What if I, years ago like so many other people I met in the adolescent wards of a psychiatric hospital, always listened to what I was told? Would I have been as medicated still all this time? That was the prognosis I was given, that I would be on medication for life. Would I have been able to do the work I have done, created community projects or impact the people I have met?  Would I have ever been able to learn from it, if I still thought it was a just a chemical imbalance they were fixing?


I had wanted to write about this when I was younger. I was supported and encouraged through the advocacy work I did. I couldn't find the words then. 


Maybe I needed this passage of time to see that the treatment hadn't changed, but I had without it. I had now twice, overcome the illness by moving through it instead of suppressing it.  Now I have to acknowledge this is my personal lived experience. Since coming back to work it is a story that has been enveloped in shame and stigma for me. In the face of all this talk about mental illness, I still find it easier to write about it.

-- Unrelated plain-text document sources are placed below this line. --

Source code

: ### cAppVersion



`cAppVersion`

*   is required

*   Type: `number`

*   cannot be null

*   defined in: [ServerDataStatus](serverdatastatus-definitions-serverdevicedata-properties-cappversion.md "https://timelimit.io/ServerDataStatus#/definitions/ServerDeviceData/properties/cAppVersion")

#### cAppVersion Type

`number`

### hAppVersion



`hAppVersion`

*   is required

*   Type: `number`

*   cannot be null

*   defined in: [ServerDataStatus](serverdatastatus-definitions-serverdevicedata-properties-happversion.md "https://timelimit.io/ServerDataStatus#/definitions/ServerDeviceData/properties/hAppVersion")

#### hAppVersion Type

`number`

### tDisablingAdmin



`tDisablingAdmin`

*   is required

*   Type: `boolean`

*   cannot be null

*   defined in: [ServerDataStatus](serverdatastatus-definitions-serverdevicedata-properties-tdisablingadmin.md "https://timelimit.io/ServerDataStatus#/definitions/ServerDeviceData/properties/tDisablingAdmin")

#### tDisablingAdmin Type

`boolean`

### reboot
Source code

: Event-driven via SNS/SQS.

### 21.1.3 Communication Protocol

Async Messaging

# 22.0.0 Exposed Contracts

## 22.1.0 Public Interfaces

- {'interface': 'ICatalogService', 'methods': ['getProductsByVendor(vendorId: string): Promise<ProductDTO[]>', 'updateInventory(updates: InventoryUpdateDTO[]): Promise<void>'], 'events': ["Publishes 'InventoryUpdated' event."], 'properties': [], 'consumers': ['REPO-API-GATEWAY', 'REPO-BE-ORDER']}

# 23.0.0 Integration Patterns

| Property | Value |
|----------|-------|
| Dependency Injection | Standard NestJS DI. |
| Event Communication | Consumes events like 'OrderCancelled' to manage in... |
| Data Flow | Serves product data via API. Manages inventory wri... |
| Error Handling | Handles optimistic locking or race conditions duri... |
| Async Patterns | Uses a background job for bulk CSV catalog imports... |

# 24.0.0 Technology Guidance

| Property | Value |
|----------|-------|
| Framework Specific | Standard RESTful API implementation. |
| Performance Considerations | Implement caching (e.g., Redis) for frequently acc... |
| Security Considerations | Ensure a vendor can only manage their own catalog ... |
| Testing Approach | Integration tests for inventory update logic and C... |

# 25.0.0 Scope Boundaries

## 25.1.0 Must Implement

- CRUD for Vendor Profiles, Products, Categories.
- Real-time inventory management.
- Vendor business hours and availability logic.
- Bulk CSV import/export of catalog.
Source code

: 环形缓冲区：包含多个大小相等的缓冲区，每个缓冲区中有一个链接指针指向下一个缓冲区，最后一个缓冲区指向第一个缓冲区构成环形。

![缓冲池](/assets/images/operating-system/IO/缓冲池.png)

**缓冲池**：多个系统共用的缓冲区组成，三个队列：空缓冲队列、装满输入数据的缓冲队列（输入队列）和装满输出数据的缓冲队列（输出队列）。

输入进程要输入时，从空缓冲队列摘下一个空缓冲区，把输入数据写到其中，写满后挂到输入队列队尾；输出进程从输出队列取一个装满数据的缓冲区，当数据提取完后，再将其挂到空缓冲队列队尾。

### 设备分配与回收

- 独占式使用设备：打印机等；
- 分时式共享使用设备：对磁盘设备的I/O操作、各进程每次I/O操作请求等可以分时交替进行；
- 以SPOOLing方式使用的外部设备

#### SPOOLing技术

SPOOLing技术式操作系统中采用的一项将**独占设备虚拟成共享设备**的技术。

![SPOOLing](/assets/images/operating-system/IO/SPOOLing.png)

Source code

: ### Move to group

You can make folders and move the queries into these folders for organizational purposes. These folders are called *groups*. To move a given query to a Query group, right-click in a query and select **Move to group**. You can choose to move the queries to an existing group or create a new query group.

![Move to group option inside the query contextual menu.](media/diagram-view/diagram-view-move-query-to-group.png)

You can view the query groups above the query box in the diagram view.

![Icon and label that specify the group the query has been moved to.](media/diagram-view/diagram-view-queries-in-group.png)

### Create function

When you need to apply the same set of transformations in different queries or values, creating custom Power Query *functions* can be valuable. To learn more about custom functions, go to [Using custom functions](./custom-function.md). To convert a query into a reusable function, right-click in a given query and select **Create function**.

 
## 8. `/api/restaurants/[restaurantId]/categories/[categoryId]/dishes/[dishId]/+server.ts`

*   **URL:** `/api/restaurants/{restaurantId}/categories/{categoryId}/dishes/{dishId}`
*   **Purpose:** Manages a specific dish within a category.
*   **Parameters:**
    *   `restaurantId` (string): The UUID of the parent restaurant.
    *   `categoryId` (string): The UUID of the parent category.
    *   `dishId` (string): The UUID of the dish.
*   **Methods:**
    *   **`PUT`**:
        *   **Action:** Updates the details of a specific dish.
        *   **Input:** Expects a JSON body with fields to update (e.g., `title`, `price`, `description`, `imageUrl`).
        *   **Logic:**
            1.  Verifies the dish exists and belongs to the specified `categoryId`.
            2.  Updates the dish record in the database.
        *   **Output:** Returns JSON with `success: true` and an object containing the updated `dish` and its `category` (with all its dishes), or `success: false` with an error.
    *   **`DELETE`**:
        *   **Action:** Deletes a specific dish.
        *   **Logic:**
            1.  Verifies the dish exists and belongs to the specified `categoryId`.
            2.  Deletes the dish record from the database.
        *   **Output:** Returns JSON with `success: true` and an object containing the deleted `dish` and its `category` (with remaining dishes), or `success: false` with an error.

I met people in hospital that had been medicated on depression meds for years. I'm talking specifically about depression. Do you know how this changes a person over the years? The weight gain, uncertainty and loss of self empowerment? The level of self responsibility it takes away? The morphing of drowsiness, personality and confidence it sapps from you?


Our Western system does not acknowledge that these states used to be revered in tribal communities. What if the way our health system works, is simply a matter of where we are born? Imagine the difference if we were told that the lessons we are experiencing would reveal themselves with an answer later. There is trauma, pain and hurt that so many of us have buried pill under pill under pill.


Sometimes there’s a reason buried trauma resurfaces in life. It forces us to re-evaluate ourselves. It does this in times of crisis, of nothing left to lose. It forces us to face up to what was a part of us left behind. Buried silent shame. My experience of being in a psych hospital is my silent shame. Because it labels me different. Of needing something to correct, a fixed range of acceptable feelings. Because talking about it means you're weird, strange and so many other labels. Because people still make comments about stereotypes that are wrong. The shame of it prevented me from talking about it for years.


My depression is deep. It is skewed, spiritual and philosophical. But I would rather understand and experience and integrate that part of me and my thinking, into how I see the world. It doesn’t serve me to not face up to these feelings. Or I can suppress them for years on a merry go round of different psych innovations always gracing the chemist shelves...  

The story I want to tell is how I managed to go through the episodes and years of depression comparing the years on medication, with the years off it. This is what I’ve learnt. This is what I want to share.